2008
25
Apr
Ladenöffnungszeiten verfassungswidrig?
Das Bundesverfassungericht leistet wichtige Arbeit - das zeigen die zahlreichen Urteile zu Online-Durchsuchung, Vorratsdatenspeicherung und anderen fragwürdigen Sicherheitsgesetzen aus der Feder von Wolfgang Schäuble und Brigitte Zypries. Bisweilen wird das oberste deutsche Gericht jedoch mit Klagen behelligt, die man mit viel Wohlwollen gerade noch als skurril bezeichnen kann. So berichtete die Hannoversche Allgemeine gestern von einer Klage gegen die in Niedersachsen geltenden Ladenöffnungszeiten.
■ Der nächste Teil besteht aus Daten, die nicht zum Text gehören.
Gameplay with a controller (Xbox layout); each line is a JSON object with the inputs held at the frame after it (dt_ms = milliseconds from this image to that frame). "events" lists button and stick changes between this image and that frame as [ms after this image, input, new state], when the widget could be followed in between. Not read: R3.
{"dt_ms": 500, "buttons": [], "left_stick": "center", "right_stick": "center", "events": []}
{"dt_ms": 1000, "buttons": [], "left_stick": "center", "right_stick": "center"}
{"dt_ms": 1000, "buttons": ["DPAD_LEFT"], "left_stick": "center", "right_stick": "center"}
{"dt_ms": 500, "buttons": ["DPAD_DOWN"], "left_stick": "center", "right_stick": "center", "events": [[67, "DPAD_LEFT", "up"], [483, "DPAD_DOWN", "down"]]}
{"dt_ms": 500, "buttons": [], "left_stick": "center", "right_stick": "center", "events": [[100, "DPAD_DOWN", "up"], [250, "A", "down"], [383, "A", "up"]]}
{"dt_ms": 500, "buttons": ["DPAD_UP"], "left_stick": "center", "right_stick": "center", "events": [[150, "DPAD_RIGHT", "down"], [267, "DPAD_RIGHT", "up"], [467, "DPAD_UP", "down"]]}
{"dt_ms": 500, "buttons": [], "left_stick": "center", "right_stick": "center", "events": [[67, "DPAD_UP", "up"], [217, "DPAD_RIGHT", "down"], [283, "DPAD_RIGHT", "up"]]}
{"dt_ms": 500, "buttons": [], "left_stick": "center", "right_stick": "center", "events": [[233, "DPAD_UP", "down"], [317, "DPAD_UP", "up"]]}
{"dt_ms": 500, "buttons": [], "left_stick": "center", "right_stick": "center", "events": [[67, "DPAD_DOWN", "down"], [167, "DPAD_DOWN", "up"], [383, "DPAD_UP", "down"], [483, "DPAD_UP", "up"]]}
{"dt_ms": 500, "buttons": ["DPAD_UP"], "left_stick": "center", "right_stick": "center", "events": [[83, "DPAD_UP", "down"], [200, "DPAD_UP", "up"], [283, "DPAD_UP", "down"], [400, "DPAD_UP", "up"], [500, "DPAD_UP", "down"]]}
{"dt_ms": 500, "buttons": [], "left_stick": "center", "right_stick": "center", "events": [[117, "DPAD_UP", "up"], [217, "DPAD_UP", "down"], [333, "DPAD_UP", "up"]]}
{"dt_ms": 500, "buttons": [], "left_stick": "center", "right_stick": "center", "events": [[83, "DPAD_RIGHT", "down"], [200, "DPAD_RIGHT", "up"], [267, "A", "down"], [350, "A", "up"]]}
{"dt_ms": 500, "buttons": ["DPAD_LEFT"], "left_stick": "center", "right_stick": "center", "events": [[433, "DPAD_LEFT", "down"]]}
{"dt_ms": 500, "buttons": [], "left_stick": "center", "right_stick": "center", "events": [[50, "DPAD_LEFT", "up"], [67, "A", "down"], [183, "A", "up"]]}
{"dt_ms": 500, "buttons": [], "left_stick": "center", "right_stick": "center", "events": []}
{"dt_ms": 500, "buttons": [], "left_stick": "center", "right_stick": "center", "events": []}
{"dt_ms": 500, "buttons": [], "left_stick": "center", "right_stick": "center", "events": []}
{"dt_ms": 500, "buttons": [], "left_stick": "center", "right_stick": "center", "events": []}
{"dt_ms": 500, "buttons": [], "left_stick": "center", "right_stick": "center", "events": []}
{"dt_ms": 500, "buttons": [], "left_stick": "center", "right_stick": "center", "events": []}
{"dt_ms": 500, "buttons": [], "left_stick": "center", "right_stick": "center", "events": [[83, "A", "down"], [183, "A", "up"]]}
Geklagt haben zwei Beschäftigte im Einzelhandel - mit massiver Unterstützung der Gewerkschaft verdi. Konkret geht es um das in Niedersachsen seit rund einem Jahr geltende Ladenöffnungsgesetz, das Öffnungszeiten von Montag bis Samstag rund um die Uhr zulässt. Das Gesetz verletze - besonders bei Nachtarbeit - den verfassungsrechtlichen Schutz der körperlichen Unversehrtheit und den Schutz von Ehe und Familien, so die abenteuerliche Argumentation von verdi. Rein formal stützt sich verdi primär auf die These, dass die Länder überhaupt kein Recht hätten, in die Gesetzgebung in Sachen Arbeitsschutz einzugreifen - dies sei Sache des Bundes.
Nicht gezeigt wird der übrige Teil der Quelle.